What Is CUDA?
It stands for Compute Unified Device Architecture. It is Nvidia’s plan to take over the universe. That’s a bit of an overstatement, but CUDA represents a dramatic advance in what GPUs can do. Summed up, it’s a set of low level instructions for the hardware, a driver that allows software to access the hardware, and an API. The API is based on C with some CUDA specific instructions.
It allows programmers to develop general purpose applications for GPUs in a familiar C environment. The situation is more complicated than that, since standard C code wouldn’t run any faster in CUDA. Most or all of it would get performed by the CPU anyways (one of CUDA’s achievements is allowing the CPU or GPU to perform tasks). It would probably be slower, actually, due to overhead.
Getting the most out of GPGPU still requires a lot of knowledge in terms of parallel programming. CUDA does a lot of the work assigning threads at a hardware level, which it has to, there are thousands of threads available. But the programmer, instead of thinking in terms of threads, still has to turn their programs into grids of blocks. The hardware can then divide the blocks into threads.
Traditional Parallel Uses for CUDA
Because parallel programming in CUDA involves similar complications to parallel programming in general, and because the hardware is suited for very parallel calculations, the applications we have seen for CUDA have been restricted to common uses for parallel computing.
High Performance Computing has used large numbers of commercial CPUs in parallel for years on big, number crunching type problems. Medical research and various kinds of modeling (financial, weather, fluid dynamics, etc.) are some of the dozens of fields that use parallel HPC. And that is where we have seen most of CUDA’s applications.
So what’s so new and great about CUDA? Well, those parallel friendly applications are far better suited to GPUs in the first place. Users can get the same results from a few GPUs compared to far more CPUs, which costs a lot less money. A Tesla from Nvidia brings HPC performance in a rack mountable or even desktop PCI-E card format.
It still costs thousands of dollars, but can do things for researchers that would normally require an order of magnitude or two greater in expense. Letting community colleges offer Ivy League computing power to their students without the price is great, and Nvidia certainly found a great market for themselves. We’re still not talking about what CUDA can do for average computers, though.
Badaboom: CUDA for the Mainstream
Another feather in Nvidia’s CUDA-cap is the amount of already installed CUDA hardware: 100 million units. If you have an 8 series or later Nvidia graphics processor, congratulations, you own an itty-bitty super-computer. You can even use it for the fancy research described above with distributed parallel computing packages like SETI and Folding @home.
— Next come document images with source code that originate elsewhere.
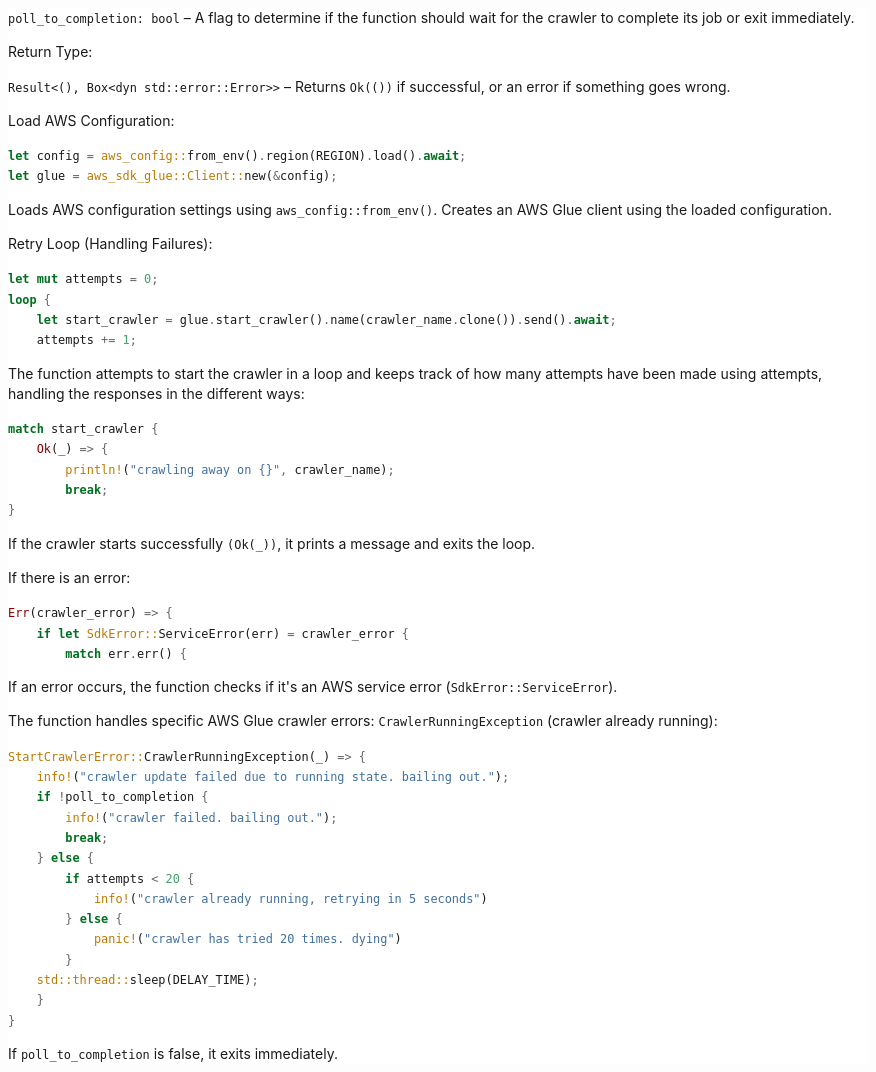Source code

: `poll_to_completion: bool` – A flag to determine if the function should wait for the crawler to complete its job or exit immediately.

Return Type:

`Result<(), Box<dyn std::error::Error>>` – Returns `Ok(())` if successful, or an error if something goes wrong.

Load AWS Configuration:

```rust
let config = aws_config::from_env().region(REGION).load().await;
let glue = aws_sdk_glue::Client::new(&config);
```
Loads AWS configuration settings using `aws_config::from_env()`.
Creates an AWS Glue client using the loaded configuration.

Retry Loop (Handling Failures):
```rust
let mut attempts = 0;
loop {
    let start_crawler = glue.start_crawler().name(crawler_name.clone()).send().await;
    attempts += 1;
```

The function attempts to start the crawler in a loop and keeps track of how many attempts have been made using attempts, handling the responses in the different ways:

```rust
match start_crawler {
    Ok(_) => {
        println!("crawling away on {}", crawler_name);
        break;
}
```
If the crawler starts successfully `(Ok(_))`, it prints a message and exits the loop.

If there is an error:
```rust
Err(crawler_error) => {
    if let SdkError::ServiceError(err) = crawler_error {
        match err.err() {
```
If an error occurs, the function checks if it's an AWS service error (`SdkError::ServiceError`).

The function handles specific AWS Glue crawler errors:
`CrawlerRunningException` (crawler already running):
```rust
StartCrawlerError::CrawlerRunningException(_) => {
    info!("crawler update failed due to running state. bailing out.");
    if !poll_to_completion {
        info!("crawler failed. bailing out.");
        break;
    } else {
        if attempts < 20 {
            info!("crawler already running, retrying in 5 seconds")
        } else {
            panic!("crawler has tried 20 times. dying")
        }
    std::thread::sleep(DELAY_TIME);
    }
}
```
If `poll_to_completion` is false, it exits immediately.
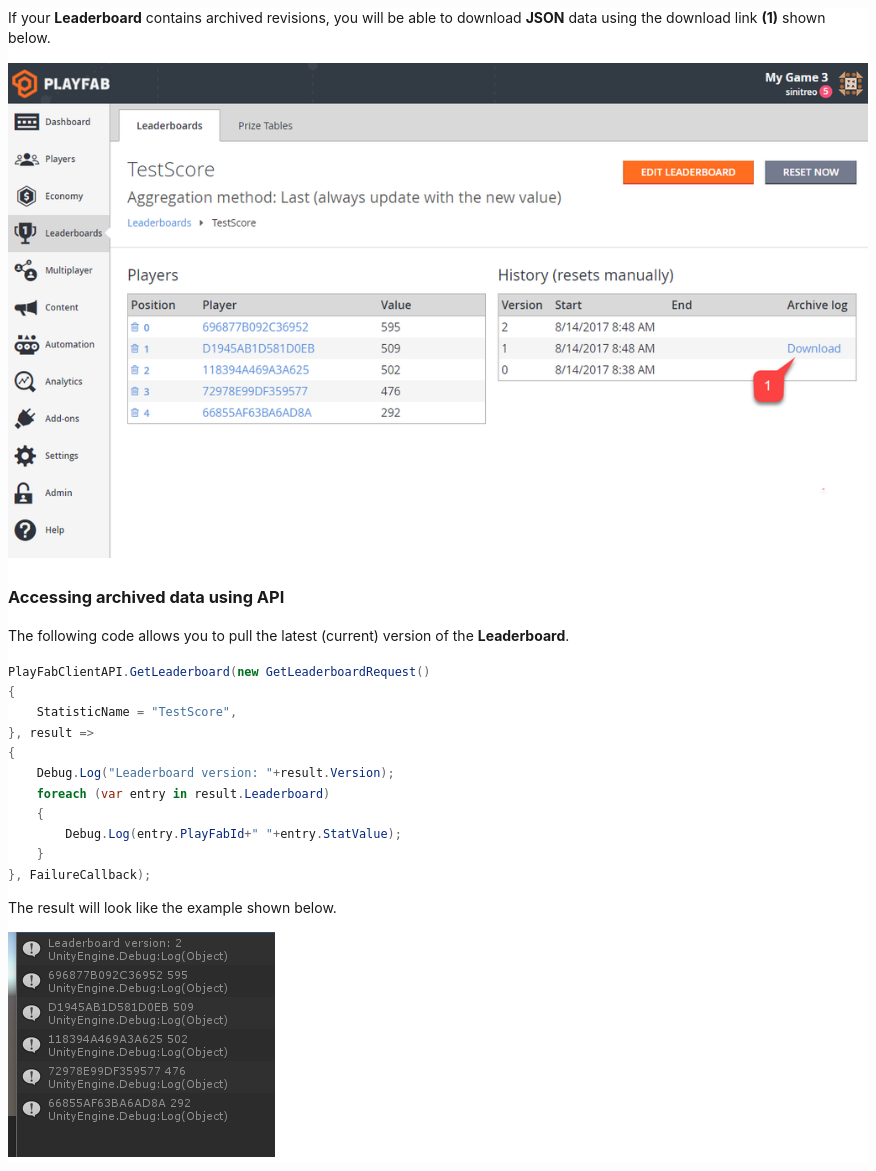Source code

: If your **Leaderboard** contains archived revisions, you will be able to download **JSON** data using the download link **(1)** shown below.

![Game Manager - Leaderboards - Download Archived Revision](media/tutorials/game-manager-leaderboards-download-archived-revision.png)  

### Accessing archived data using API

The following code allows you to pull the latest (current) version of the **Leaderboard**.

```csharp
PlayFabClientAPI.GetLeaderboard(new GetLeaderboardRequest()
{
    StatisticName = "TestScore",
}, result =>
{
    Debug.Log("Leaderboard version: "+result.Version);
    foreach (var entry in result.Leaderboard)
    {
        Debug.Log(entry.PlayFabId+" "+entry.StatValue);
    }
}, FailureCallback);
```

The result will look like the example shown below.

![Debug output - Display Leaderboard Versions](media/tutorials/debug-output-display-leaderboard-versions.png)  
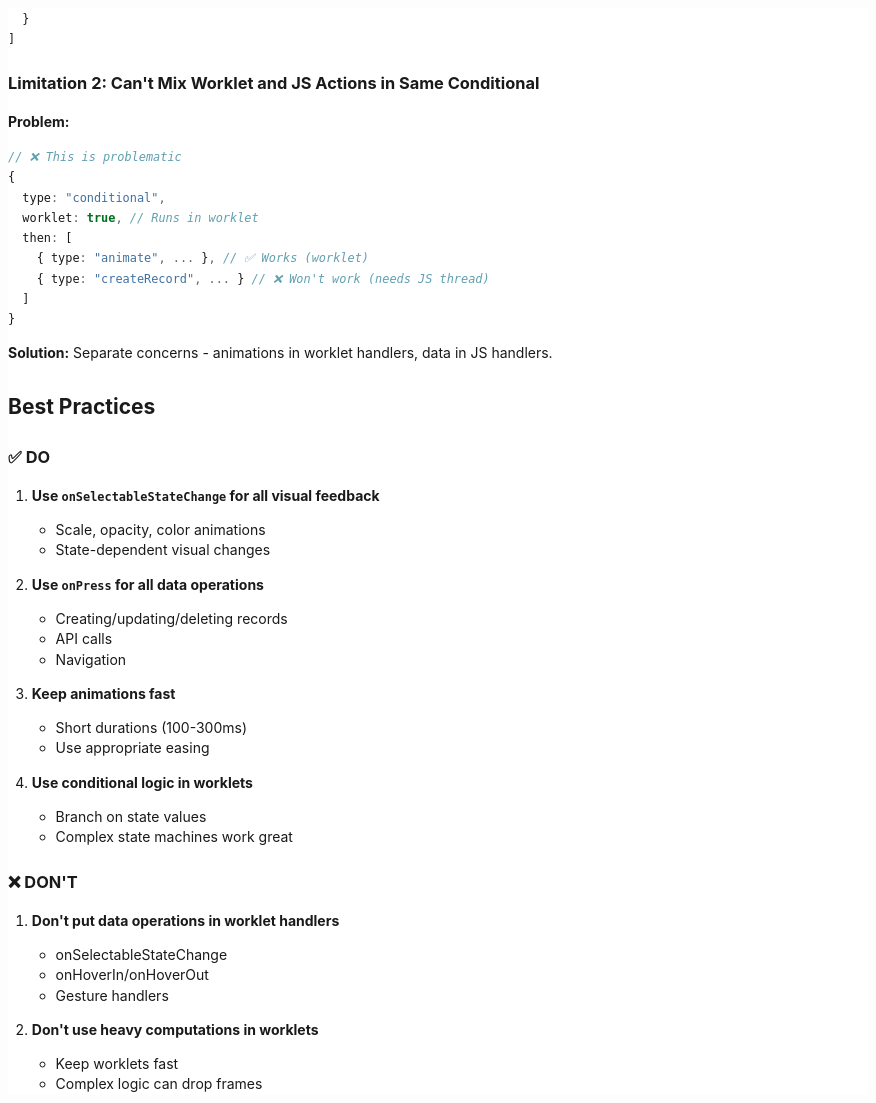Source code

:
 ```typescript
  }
]
```

### Limitation 2: Can't Mix Worklet and JS Actions in Same Conditional

**Problem:**

```typescript
// ❌ This is problematic
{
  type: "conditional",
  worklet: true, // Runs in worklet
  then: [
    { type: "animate", ... }, // ✅ Works (worklet)
    { type: "createRecord", ... } // ❌ Won't work (needs JS thread)
  ]
}
```

**Solution:**
Separate concerns - animations in worklet handlers, data in JS handlers.

## Best Practices

### ✅ DO

1. **Use `onSelectableStateChange` for all visual feedback**
   - Scale, opacity, color animations
   - State-dependent visual changes
2. **Use `onPress` for all data operations**
   - Creating/updating/deleting records
   - API calls
   - Navigation

3. **Keep animations fast**
   - Short durations (100-300ms)
   - Use appropriate easing

4. **Use conditional logic in worklets**
   - Branch on state values
   - Complex state machines work great

### ❌ DON'T

1. **Don't put data operations in worklet handlers**
   - onSelectableStateChange
   - onHoverIn/onHoverOut
   - Gesture handlers

2. **Don't use heavy computations in worklets**
   - Keep worklets fast
   - Complex logic can drop frames
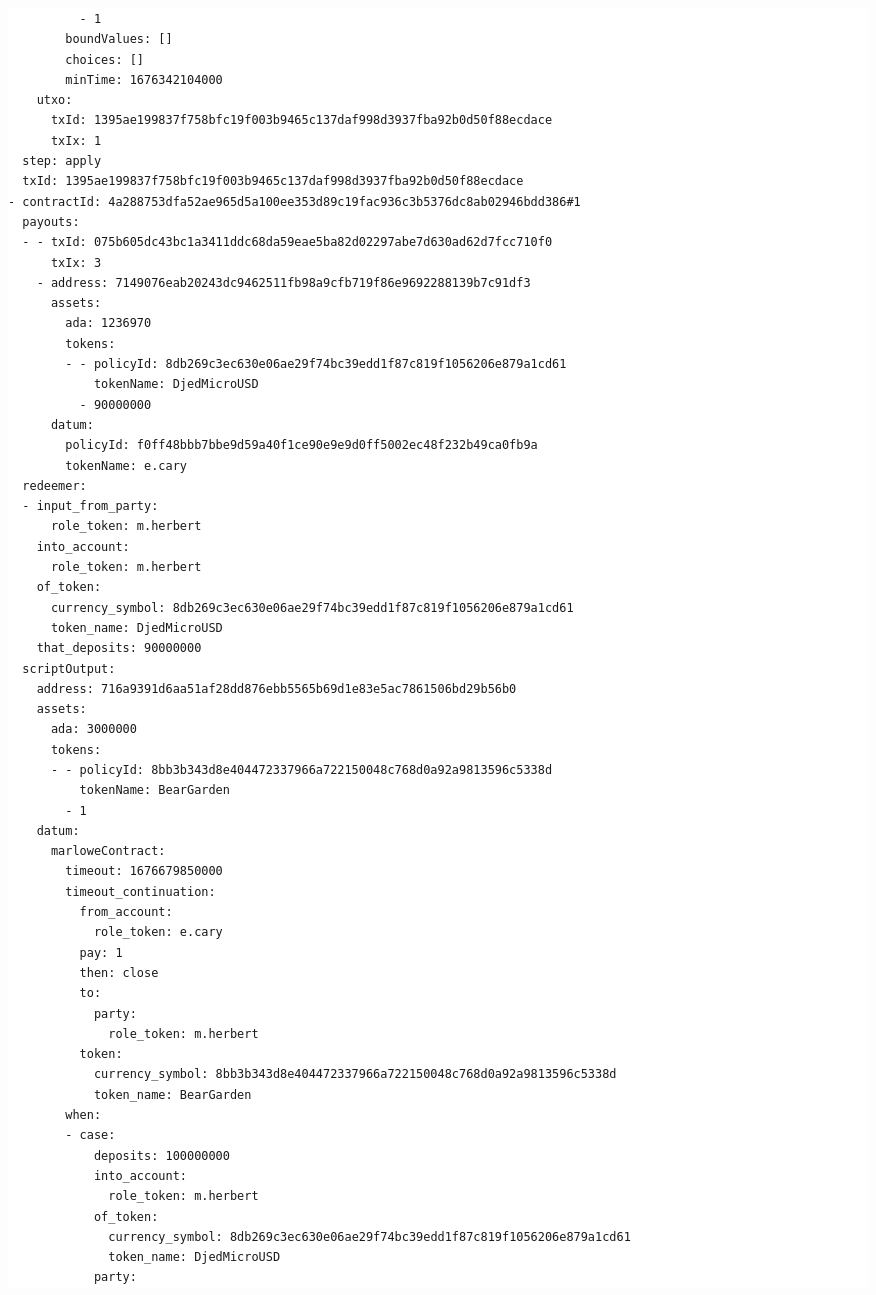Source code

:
 ```
          - 1
        boundValues: []
        choices: []
        minTime: 1676342104000
    utxo:
      txId: 1395ae199837f758bfc19f003b9465c137daf998d3937fba92b0d50f88ecdace
      txIx: 1
  step: apply
  txId: 1395ae199837f758bfc19f003b9465c137daf998d3937fba92b0d50f88ecdace
- contractId: 4a288753dfa52ae965d5a100ee353d89c19fac936c3b5376dc8ab02946bdd386#1
  payouts:
  - - txId: 075b605dc43bc1a3411ddc68da59eae5ba82d02297abe7d630ad62d7fcc710f0
      txIx: 3
    - address: 7149076eab20243dc9462511fb98a9cfb719f86e9692288139b7c91df3
      assets:
        ada: 1236970
        tokens:
        - - policyId: 8db269c3ec630e06ae29f74bc39edd1f87c819f1056206e879a1cd61
            tokenName: DjedMicroUSD
          - 90000000
      datum:
        policyId: f0ff48bbb7bbe9d59a40f1ce90e9e9d0ff5002ec48f232b49ca0fb9a
        tokenName: e.cary
  redeemer:
  - input_from_party:
      role_token: m.herbert
    into_account:
      role_token: m.herbert
    of_token:
      currency_symbol: 8db269c3ec630e06ae29f74bc39edd1f87c819f1056206e879a1cd61
      token_name: DjedMicroUSD
    that_deposits: 90000000
  scriptOutput:
    address: 716a9391d6aa51af28dd876ebb5565b69d1e83e5ac7861506bd29b56b0
    assets:
      ada: 3000000
      tokens:
      - - policyId: 8bb3b343d8e404472337966a722150048c768d0a92a9813596c5338d
          tokenName: BearGarden
        - 1
    datum:
      marloweContract:
        timeout: 1676679850000
        timeout_continuation:
          from_account:
            role_token: e.cary
          pay: 1
          then: close
          to:
            party:
              role_token: m.herbert
          token:
            currency_symbol: 8bb3b343d8e404472337966a722150048c768d0a92a9813596c5338d
            token_name: BearGarden
        when:
        - case:
            deposits: 100000000
            into_account:
              role_token: m.herbert
            of_token:
              currency_symbol: 8db269c3ec630e06ae29f74bc39edd1f87c819f1056206e879a1cd61
              token_name: DjedMicroUSD
            party:
```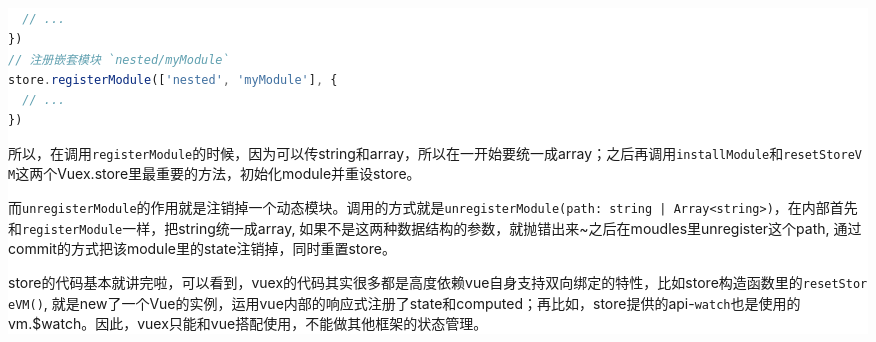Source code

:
 ```javascript
  // ...
})
// 注册嵌套模块 `nested/myModule`
store.registerModule(['nested', 'myModule'], {
  // ...
})
```
所以，在调用`registerModule`的时候，因为可以传string和array，所以在一开始要统一成array；之后再调用`installModule`和`resetStoreVM`这两个Vuex.store里最重要的方法，初始化module并重设store。

而`unregisterModule`的作用就是注销掉一个动态模块。调用的方式就是`unregisterModule(path: string | Array<string>)`，在内部首先和`registerModule`一样，把string统一成array, 如果不是这两种数据结构的参数，就抛错出来~之后在moudles里unregister这个path, 通过commit的方式把该module里的state注销掉，同时重置store。

store的代码基本就讲完啦，可以看到，vuex的代码其实很多都是高度依赖vue自身支持双向绑定的特性，比如store构造函数里的`resetStoreVM()`, 就是new了一个Vue的实例，运用vue内部的响应式注册了state和computed；再比如，store提供的api-`watch`也是使用的vm.$watch。因此，vuex只能和vue搭配使用，不能做其他框架的状态管理。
Both use idle CPU resources volunteered by users all over the web, and have now used CUDA to use idle GPUs as well.
In yet another spin on HPC applications, Badaboom has led the way to stuff people use day to day. It’s a blessing for people who want to transcode their video files to a different format, like iPod or Zune. Badaboom has a slick interface that lets you do your encoding with the help of a CUDA GPU, routinely doubling the performance of a CPU working on the task alone. Unfortunately, Badaboom has been the lone representative of mainstream CUDA apps for a while now.
But Nvidia and its CUDA owners have something to get excited about again, now that Nero is using CUDA on their next release of Move It. Move It does essentially the same stuff as Badaboom, encoding, which isn’t as exciting as a completely new type of application for CUDA. But it does demonstrate that there are tasks that the CPU used to handle that are better handled in conjunction with a GPU, and that if other developers in an industry are making use of CUDA, they might be at an advantage.
CUDA’s Upstream Journey
CUDA still has a way to go. It was rumored Photoshop CS 4 was going to use CUDA, but Adobe ended up using the OpenGL graphics API instead. CUDA would have left all ATI users in the cold, which Adobe wasn’t willing to do. Microsoft’s DX 11 will not have that problem, but it will be a problem for Linux and Mac Users.
Even if CUDA loses out to another API, Nvidia still reaps the rewards of an increased GPGPU market, though they would have to share those rewards with AMD. Intel has also looked at this GPGPU issue. Since, unlike AMD who makes both CPUs and GPUs, Intel just makes CPUs, they can’t afford to be neutral about which chip consumers spend more on.
So they aren’t sitting on their hands in regard to CUDA and GPGPU. If Nvidia can get a GPU to act like a CPU, can Intel get a CPU to act like a GPU? They are trying just that with Larrabee, which we discus in a coming article.